I’d like to get a better understanding of orders of magnitude for compute in deep learning.
Understanding orders of magnitude in deep learning compute involves a strong grasp of how linear scaling rules apply to deep learning computing power.
1. **Training time for deep learning models scales linearly with the number of parameters**: If we have a model with 10 million parameters, it will generally take 10 times as long to train as a model with 1 million parameters.
2. **Training time decreases linearly with the amount of computing power**: With double the computing power, you can generally cut training time in half.

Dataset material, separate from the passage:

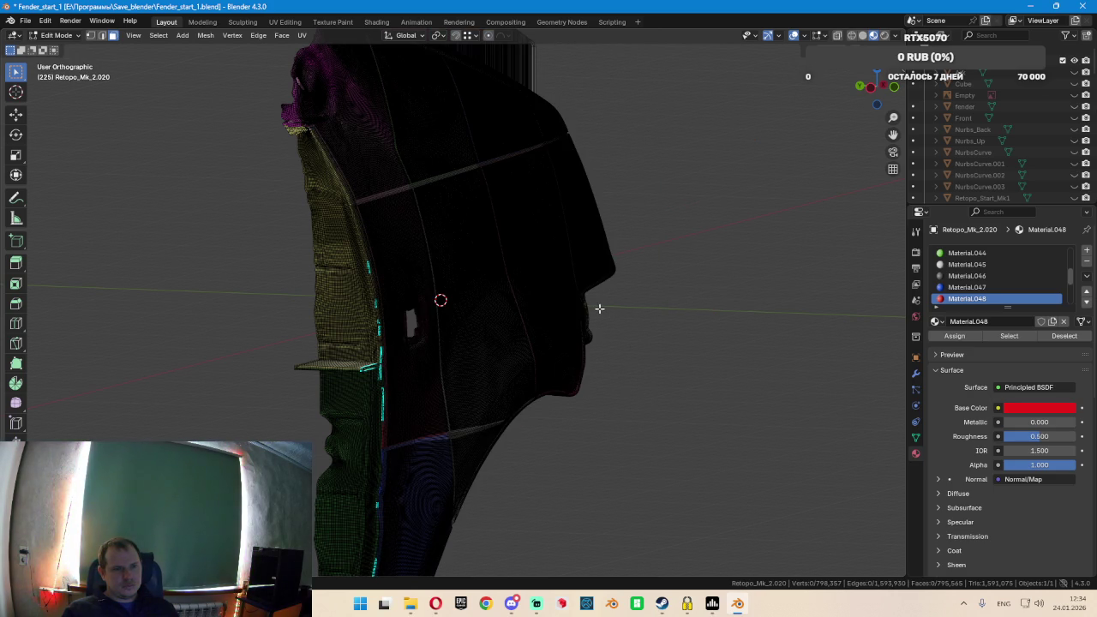
{"action": "key", "text": "ctrl+z"}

3. **Scaling loss**: Eventually, you reach a stage of diminishing returns. If your model is already large and you double its size, you might not see a full 2x improvement in performance. These diminishing returns can be attributed to several factors like overfitting or hardware limitations.
Deep learning compute isn't just about "bigger is better" - it's about balancing the requirements of your model (its size, the size of your dataset, the complexity of the problem you're trying to solve) with the resources you have available.
Some great resources for a deeper understanding include Andrej Karpathy's 'Deep Learning Scaling is Predictable, Empirically', which provides insights into how and why these linear scaling rules work, and the 'Deep Learning Book' by Ian Goodfellow, Yoshua Bengio, and Aaron Courville, which presents comprehensive coverage of the technical aspects of deep learning.
Understanding orders of magnitude in compute in deep learning involves understanding three main factors:
1. **Data Size**: Deep learning often utilizes large amounts of data. Larger data sets often require more computing power. For instance, training a model on a dataset of 10,000 images will demand less compute power than a dataset of 1 million images.
2. **Model Complexity**: More complex models with more layers and/or larger layer sizes demand more compute resources. For instance, small neural networks might be manageable on a personal computer, but a large transformer model like GPT-3 needs significant resources.
3. **Iterations**: Training models for many epochs or iterations can require significant compute resources. Also consider the number of hyperparameter settings you want to try, as each setting change effectively multiplies the resources needed.
To better understand the compute needs and constraints you'll be working with, I recommend working with toolkits like TensorFlow's Profiler which allows you to visualise the time and memory information of your model.
Remember, this is a vastly simplified explanation. The actual calculation can be more complicated depending on factors like the type of hardware you're using, other tasks the machine is performing, and optimizations you may be able to make on your model. So, always be ready to experiment, optimize and profile!